Least Squares Conformal Maps for Automatic Texture Atlas Generation, Bruno Levy, Sylvain Petitjean, Nicolas Ray, Jerome Maillot, Siggraph 2002. A technique for producing a conformal mapping of a set of polygons. No guarantees about folding. Very similar to Desbrun's technique for conformal mapping, but more expensive to compute. Contains methods to split up the mesh into sections and arrange them in the texture space.

- Segmentation: Splitting up the mesh.
- Mark the high-curvature features/edges.
- Seed with a small number of charts.
- Grown the charts until they bump into features.
- Merge charts that are small.
- Grow charts in parallel, always restarting at centroid.

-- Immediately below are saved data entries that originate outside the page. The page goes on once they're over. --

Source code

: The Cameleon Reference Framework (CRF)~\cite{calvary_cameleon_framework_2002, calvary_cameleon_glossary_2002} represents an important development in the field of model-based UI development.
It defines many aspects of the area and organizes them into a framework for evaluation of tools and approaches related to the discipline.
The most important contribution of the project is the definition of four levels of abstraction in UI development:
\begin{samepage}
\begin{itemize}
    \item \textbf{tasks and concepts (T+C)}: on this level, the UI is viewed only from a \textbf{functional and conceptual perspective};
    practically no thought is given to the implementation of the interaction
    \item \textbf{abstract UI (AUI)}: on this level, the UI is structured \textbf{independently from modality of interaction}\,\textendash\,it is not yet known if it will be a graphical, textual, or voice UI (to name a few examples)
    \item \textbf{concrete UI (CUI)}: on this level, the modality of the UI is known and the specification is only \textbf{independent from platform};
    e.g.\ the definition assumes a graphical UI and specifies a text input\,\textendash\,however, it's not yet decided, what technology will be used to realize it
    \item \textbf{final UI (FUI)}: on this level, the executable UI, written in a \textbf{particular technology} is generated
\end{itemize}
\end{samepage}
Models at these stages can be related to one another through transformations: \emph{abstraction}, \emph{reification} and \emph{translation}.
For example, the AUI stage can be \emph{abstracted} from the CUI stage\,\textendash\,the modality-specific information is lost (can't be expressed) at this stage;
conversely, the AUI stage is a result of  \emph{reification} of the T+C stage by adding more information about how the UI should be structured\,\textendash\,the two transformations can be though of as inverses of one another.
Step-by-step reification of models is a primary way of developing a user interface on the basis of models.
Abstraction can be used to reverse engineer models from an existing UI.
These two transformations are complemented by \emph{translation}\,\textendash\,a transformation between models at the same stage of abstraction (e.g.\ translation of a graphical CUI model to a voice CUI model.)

- Parameterization: Flattening the mesh.
- Minimizes angle deformations and non-uniform scalings.
- Linear solver, therefore no local minimum.
- No need to fix the boundary.
- No flipping, but may overlap.
- Conformality: Put the local coordinate frame so that (x,y) is in
the plane of the triangle, z is up. Now the map from the triangle to
the plane just depends on x and y. Express the map U from the triangle
to the plane in complex/polar coordinates (x + iy). The constraint (on
that triangle) for conformality is just dU/dx + i dU/dy = 0.
Equations to convert this to a standard matrix solution.

- Packing: Arranging the texture pieces
- Orient the pieces vertically.
- Keep a curvy "horizon line".
- Snug the next texture piece up to the horizon line.